[Start of section]

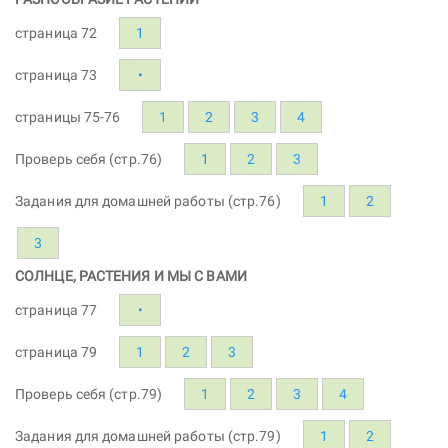
страница 72
1
страница 73
•
страницы 75-76
1
2
3
4
Проверь себя (стр.76)
1
2
3
Задания для домашней работы (стр.76)
1
2
3
СОЛНЦЕ, РАСТЕНИЯ И МЫ С ВАМИ
страница 77
•
страница 79
1
2
3
Проверь себя (стр.79)
1
2
3
4
Задания для домашней работы (стр.79)
1
2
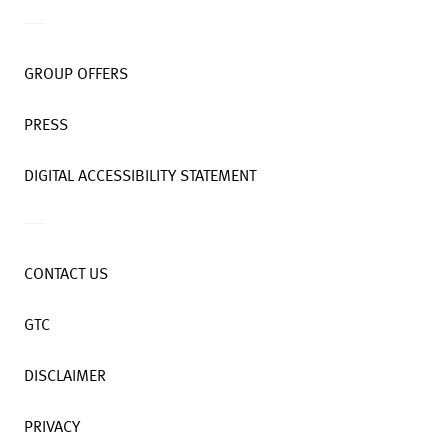
GROUP OFFERS
PRESS
DIGITAL ACCESSIBILITY STATEMENT
CONTACT US
GTC
DISCLAIMER
PRIVACY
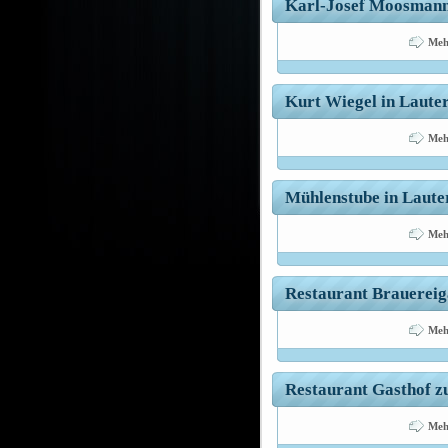
Karl-Josef Moosmann 
Meh
Kurt Wiegel in Lauter
Meh
Mühlenstube in Lauter
Meh
Restaurant Brauereiga
Meh
Restaurant Gasthof zu
Meh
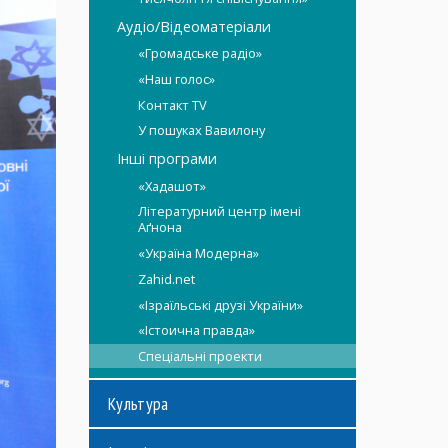
Аудіо/Відеоматеріали
«Громадське радіо»
«Наш голос»
Контакт TV
У пошуках Вавилону
Інші програми
«Xaдашот»
Літературний центр імені
Аґнона
«Україна Модерна»
Zahid.net
«Ізраїльські друзі України»
«Істоична правда»
Спеціальні проекти
Культура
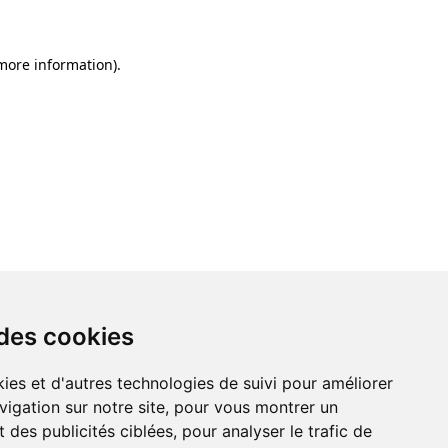
 more information)
.
 des cookies
ies et d'autres technologies de suivi pour améliorer
vigation sur notre site, pour vous montrer un
 des publicités ciblées, pour analyser le trafic de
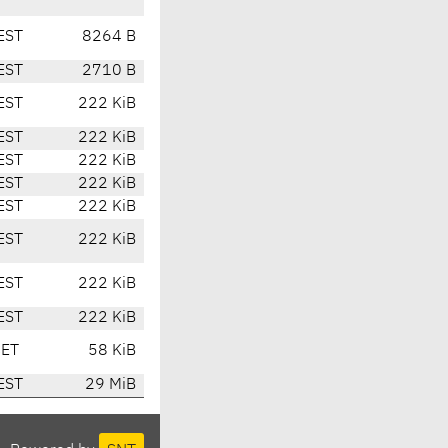
EST
8264 B
EST
2710 B
EST
222 KiB
EST
222 KiB
EST
222 KiB
EST
222 KiB
EST
222 KiB
EST
222 KiB
EST
222 KiB
EST
222 KiB
CET
58 KiB
EST
29 MiB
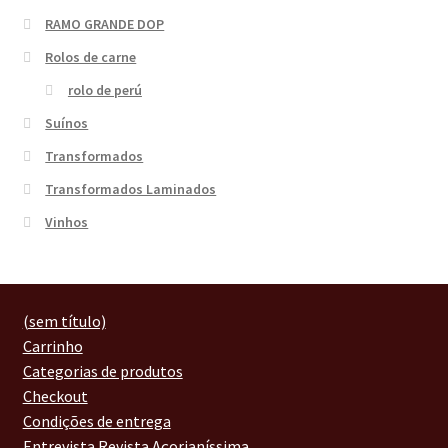
RAMO GRANDE DOP
Rolos de carne
rolo de perú
Suínos
Transformados
Transformados Laminados
Vinhos
(sem título)
Carrinho
Categorias de produtos
Checkout
Condições de entrega
Entrevista Revista Açorianíssima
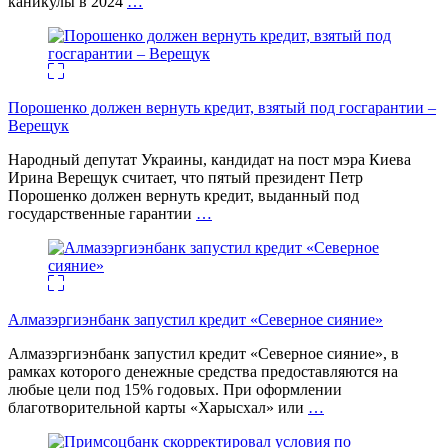
каникулы в 2024
…
Порошенко должен вернуть кредит, взятый под госгарантии –
Верещук
Народный депутат Украины, кандидат на пост мэра Киева
Ирина Верещук считает, что пятый президент Петр
Порошенко должен вернуть кредит, выданный под
государственные гарантии
…
Алмазэргиэнбанк запустил кредит «Северное сияние»
Алмазэргиэнбанк запустил кредит «Северное сияние», в
рамках которого денежные средства предоставляются на
любые цели под 15% годовых. При оформлении
благотворительной карты «Харысхал» или
…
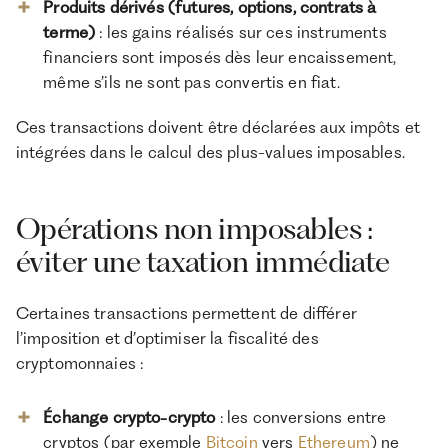
Produits dérivés (futures, options, contrats à
terme)
: les gains réalisés sur ces instruments
financiers sont imposés dès leur encaissement,
même s’ils ne sont pas convertis en fiat.
Ces transactions doivent être déclarées aux impôts et
intégrées dans le calcul des plus-values imposables.
Opérations non imposables :
éviter une taxation immédiate
Certaines transactions permettent de différer
l’imposition et d’optimiser la fiscalité des
cryptomonnaies :
Échange crypto-crypto
: les conversions entre
cryptos (par exemple
Bitcoin
vers
Ethereum
) ne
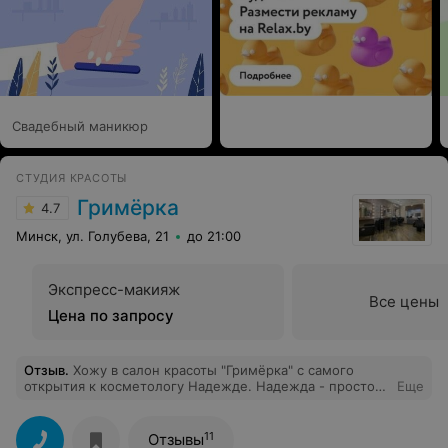
Свадебный маникюр
СТУДИЯ КРАСОТЫ
Гримёрка
4.7
Минск, ул. Голубева, 21
до 21:00
Экспресс-макияж
Все цены
Цена по запросу
Отзыв
.
Хожу в салон красоты "Гримёрка" с самого
открытия к косметологу Надежде. Надежда - просто
Еще
волшебный мастер - профессионал своего дела,
делает все очень аккуратно, проговаривает и
объясняет что для чего и так далее. Влюблена в
11
Отзывы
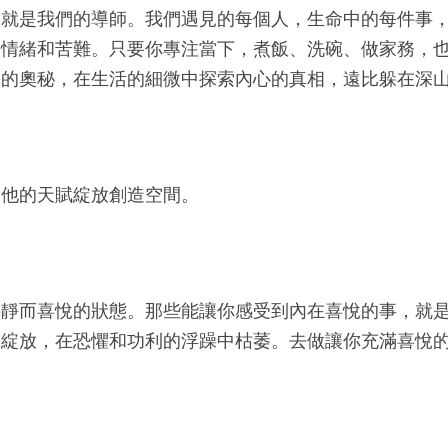
命就是我們的導師。我們遇見的每個人，生命中的每件事
的情緒和苦難。只要你專注當下，煮飯、洗碗、做家務，
命的奧秘，在生活的細微中探索內心的真相，遠比躲在深
為他的天賦綻放創造空間。
寧靜而喜悅的狀態。那些能讓你感受到內在喜悅的事，就
中綻放，在恐懼和功利的浮躁中枯萎。去做讓你充滿喜悅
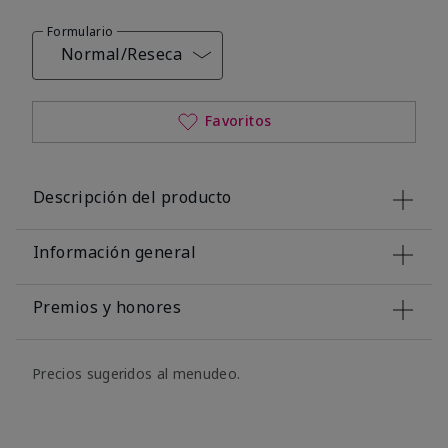
Formulario
Normal/Reseca
Favoritos
Descripción del producto
Información general
Premios y honores
Precios sugeridos al menudeo.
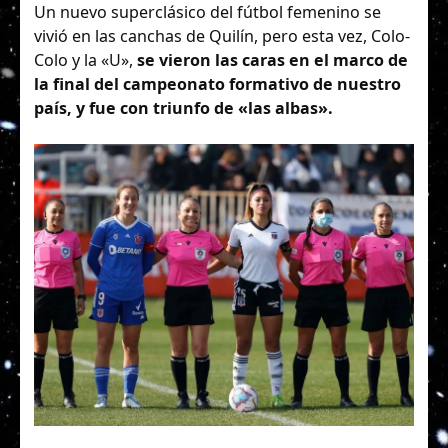
Un nuevo superclásico del fútbol femenino se
vivió en las canchas de Quilín, pero esta vez, Colo-
Colo y la «U»,
se vieron las caras en el marco de
la final del campeonato formativo de nuestro
país, y fue con triunfo de «las albas».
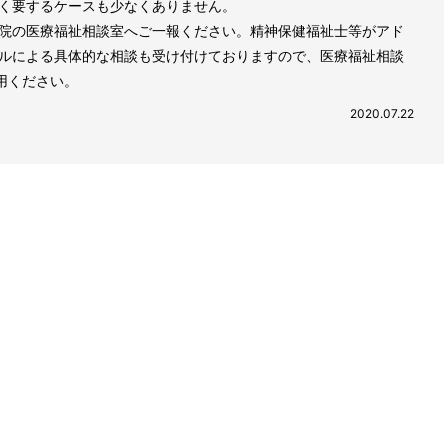
く要するケースも少なくありません。
院の医療福祉相談室へご一報ください。精神保健福祉士等がアド
ルによる具体的な相談も受け付けておりますので、医療福祉相談
用ください。
2020.07.22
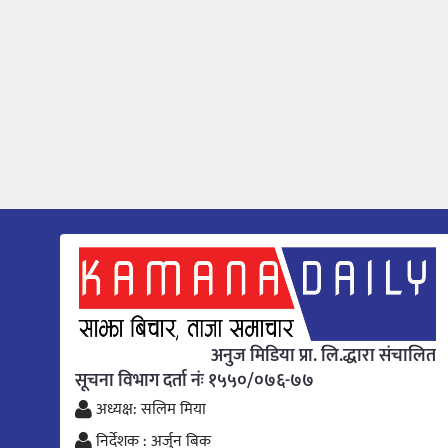
अनुज मिडिया प्रा. लि.द्धारा संचालित
सूचना विभाग दर्ता नंः १५५०/०७६-७७
अध्यक्ष: सलिम मिया
निर्देशक : अर्जुन बिक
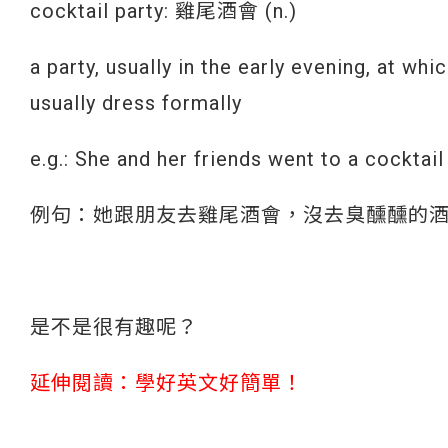
cocktail party: 雞尾酒會 (n.)
a party, usually in the early evening, at wh
usually dress formally
e.g.: She and her friends went to a cocktail
例句：她跟朋友去雞尾酒會，沒去臭醺醺的
是不是很有趣呢？
延伸閱讀：學好英文好簡單！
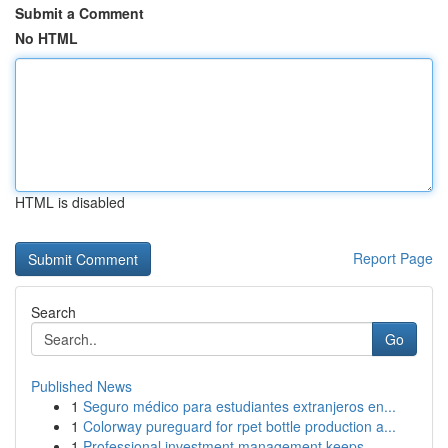
Submit a Comment
No HTML
HTML is disabled
Report Page
Search
Go
Published News
1
Seguro médico para estudiantes extranjeros en...
1
Colorway pureguard for rpet bottle production a...
1
Professional investment management keeps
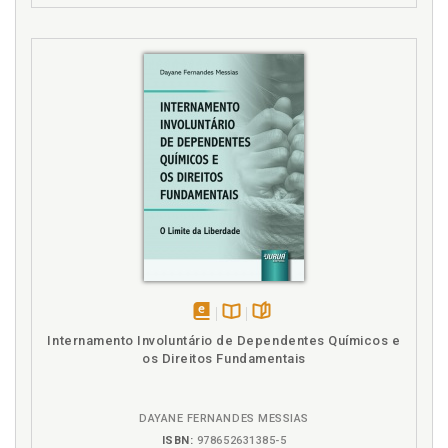
Pais enlutados, p. 69
Pais enlutados. De que sofrem os pais enlutados?, p.
101
Pais. O que o sofrimento dos pais nos ensina?, p.
112
Paternidade em formação, p. 23
Paternidade. Investigando os pais em Freud, p. 49
Pequeno Hans, p. 52
Perda. A psicodinâmica da perda, p. 37
Pesquisa. Uma pesquisa possível, p. 28
Psicodinâmica da perda, p. 37
R
disponível
Disponível
páginas
Internamento Involuntário de Dependentes Químicos e
em
na
Referências, p. 133
os Direitos Fundamentais
eBook
B.V.
S
DAYANE FERNANDES MESSIAS
Sofrimento. De que sofrem os pais enlutados?, p.
ISBN:
978652631385-5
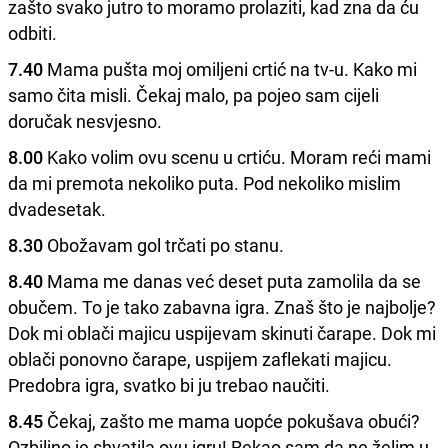
zašto svako jutro to moramo prolaziti, kad zna da ću
odbiti.
7.40
Mama pušta moj omiljeni crtić na tv-u. Kako mi
samo čita misli. Čekaj malo, pa pojeo sam cijeli
doručak nesvjesno.
8.00
Kako volim ovu scenu u crtiću. Moram reći mami
da mi premota nekoliko puta. Pod nekoliko mislim
dvadesetak.
8.30
Obožavam gol trčati po stanu.
8.40
Mama me danas već deset puta zamolila da se
obučem. To je tako zabavna igra. Znaš što je najbolje?
Dok mi oblači majicu uspijevam skinuti čarape. Dok mi
oblači ponovno čarape, uspijem zaflekati majicu.
Predobra igra, svatko bi ju trebao naučiti.
8.45
Čekaj, zašto me mama uopće pokušava obući?
Ozbiljno je shvatila ovu igru! Rekao sam da ne želim u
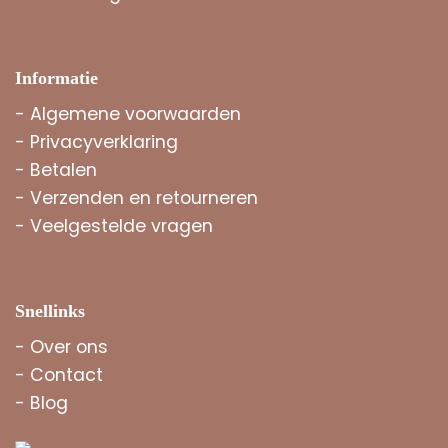
Informatie
-
Algemene voorwaarden
-
Privacyverklaring
-
Betalen
-
Verzenden en retourneren
-
Veelgestelde vragen
Snellinks
-
Over ons
-
Contact
-
Blog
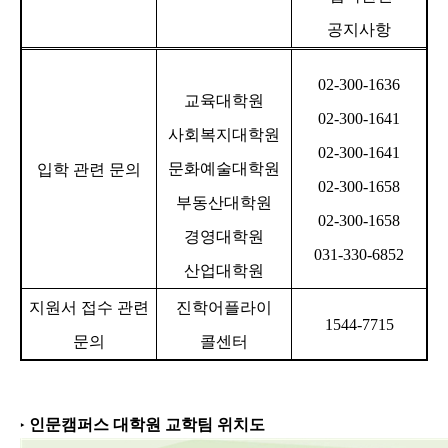
공지사항
02-300-1636
교육대학원
02-300-1641
사회복지대학원
02-300-1641
문화예술대학원
입학 관련 문의
02-300-1658
부동산대학원
02-300-1658
경영대학원
031-330-6852
산업대학원
지원서 접수 관련
진학어플라이
1544-7715
문의
콜센터
인문캠퍼스 대학원 교학팀 위치도
‣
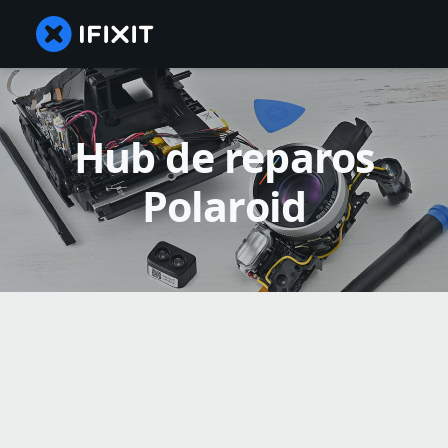
Hub de reparos
Polaroid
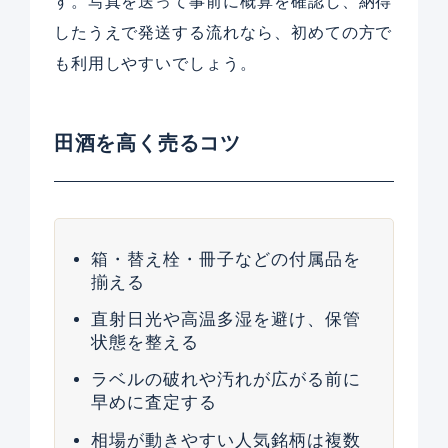
す。写真を送って事前に概算を確認し、納得
したうえで発送する流れなら、初めての方で
も利用しやすいでしょう。
田酒を高く売るコツ
箱・替え栓・冊子などの付属品を
揃える
直射日光や高温多湿を避け、保管
状態を整える
ラベルの破れや汚れが広がる前に
早めに査定する
相場が動きやすい人気銘柄は複数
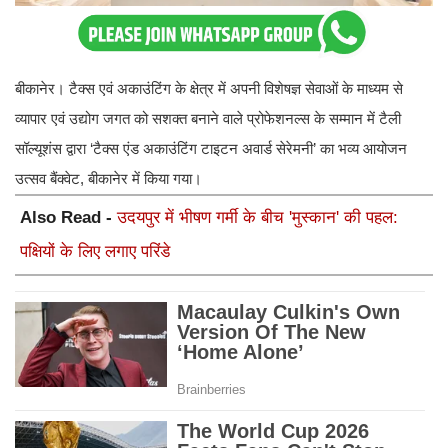
बीकानेर। टैक्स एवं अकाउंटिंग के क्षेत्र में अपनी विशेषज्ञ सेवाओं के माध्यम से
व्यापार एवं उद्योग जगत को सशक्त बनाने वाले प्रोफेशनल्स के सम्मान में टैली
सॉल्यूशंस द्वारा ‘टैक्स एंड अकाउंटिंग टाइटन अवार्ड सेरेमनी’ का भव्य आयोजन
उत्सव बैंक्वेट, बीकानेर में किया गया।
Also Read -
उदयपुर में भीषण गर्मी के बीच 'मुस्कान' की पहल:
पक्षियों के लिए लगाए परिंडे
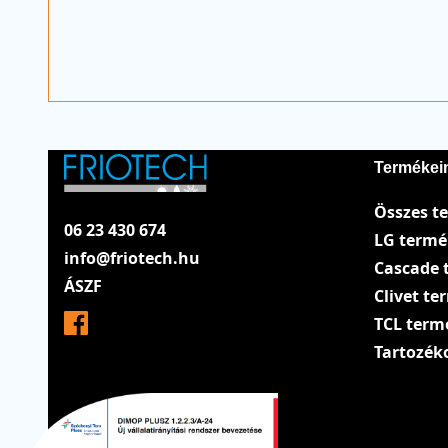
Termékei
Összes t
06 23 430 674
LG term
info@friotech.hu
Cascade 
ÁSZF
Clivet t
TCL term
Tartozék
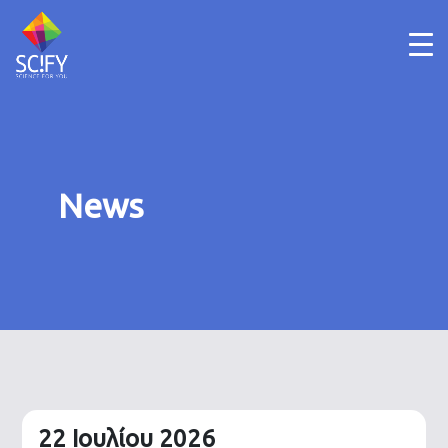
Skip
to
content
News
22 Ιουλίου 2026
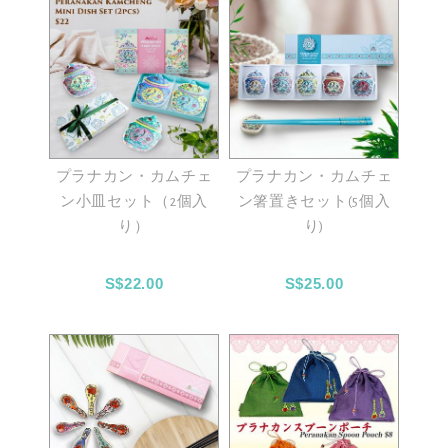
プラナカン・カムチェ
プラナカン・カムチェ
ン小皿セット（2個入
ン箸置きセット(5個入
り）
り)
S$22.00
S$25.00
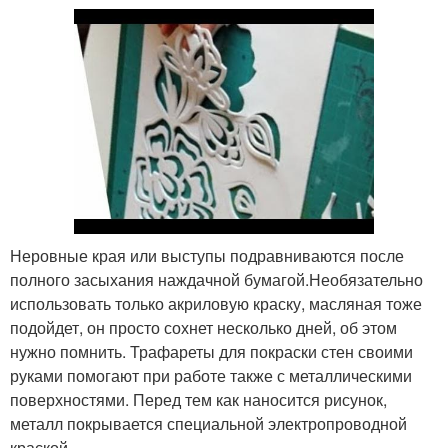
Неровные края или выступы подравниваются после
полного засыхания наждачной бумагой.Необязательно
использовать только акриловую краску, масляная тоже
подойдет, он просто сохнет несколько дней, об этом
нужно помнить. Трафареты для покраски стен своими
руками помогают при работе также с металлическими
поверхностями. Перед тем как наносится рисунок,
металл покрывается специальной электропроводной
краской.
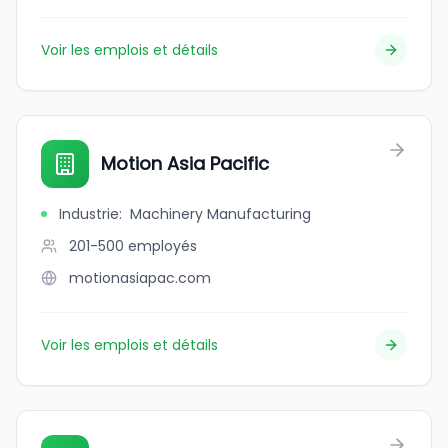
Voir les emplois et détails
Motion Asia Pacific
Industrie
:
Machinery Manufacturing
201-500
employés
motionasiapac.com
Voir les emplois et détails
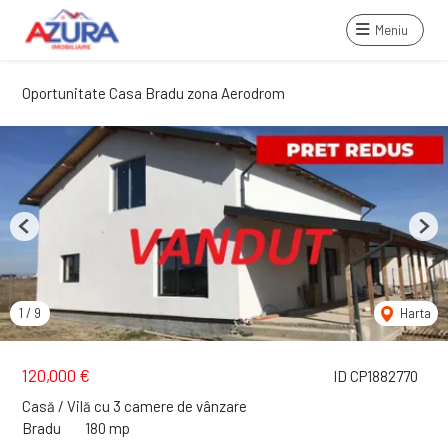
Meniu
Oportunitate Casa Bradu zona Aerodrom
Previous
Next
1
/
9
Harta
120,000 €
ID CP1882770
Casă / Vilă cu 3 camere de vânzare
Bradu
180 mp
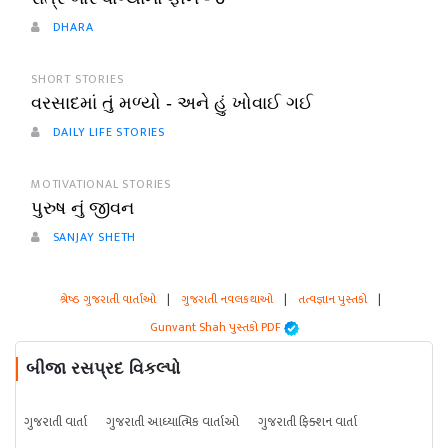
DHARA
SHORT STORIES
વરસાદમાં તું મળ્યો - અને હું ખોવાઈ ગઈ
DAILY LIFE STORIES
MOTIVATIONAL STORIES
પુરુષ નું જીવન
SANJAY SHETH
શ્રેષ્ઠ ગુજરાતી વાર્તાઓ
|
ગુજરાતી નવલકથાઓ
|
તત્વજ્ઞાન પુસ્તકો
|
Gunvant Shah પુસ્તકો PDF
બીજા રસપ્રદ વિકલ્પો
ગુજરાતી વાર્તા
ગુજરાતી આધ્યાત્મિક વાર્તાઓ
ગુજરાતી ફિક્શન વાર્તા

[End of section]

Exercise brief -
Print only the lines from the opening line of the listing to the line containing "Спеціальні проекти", inclusive, exactly as they appear and without pictures.

Exercise solution -
страница 72
1
страница 73
•
страницы 75-76
1
2
3
4
Проверь себя (стр.76)
1
2
3
Задания для домашней работы (стр.76)
1
2
3
СОЛНЦЕ, РАСТЕНИЯ И МЫ С ВАМИ
страница 77
•
страница 79
1
2
3
Проверь себя (стр.79)
1
2
3
4
Задания для домашней работы (стр.79)
1
2
GROUP OFFERS
PRESS
DIGITAL ACCESSIBILITY STATEMENT
CONTACT US
GTC
DISCLAIMER
PRIVACY
Karl-Josef Moosmann 
Meh
Kurt Wiegel in Lauter
Meh
Mühlenstube in Lauter
Meh
Restaurant Brauereiga
Meh
Restaurant Gasthof zu
Meh
Аудіо/Відеоматеріали
«Громадське радіо»
«Наш голос»
Контакт TV
У пошуках Вавилону
Інші програми
«Xaдашот»
Літературний центр імені
Аґнона
«Україна Модерна»
Zahid.net
«Ізраїльські друзі України»
«Істоична правда»
Спеціальні проекти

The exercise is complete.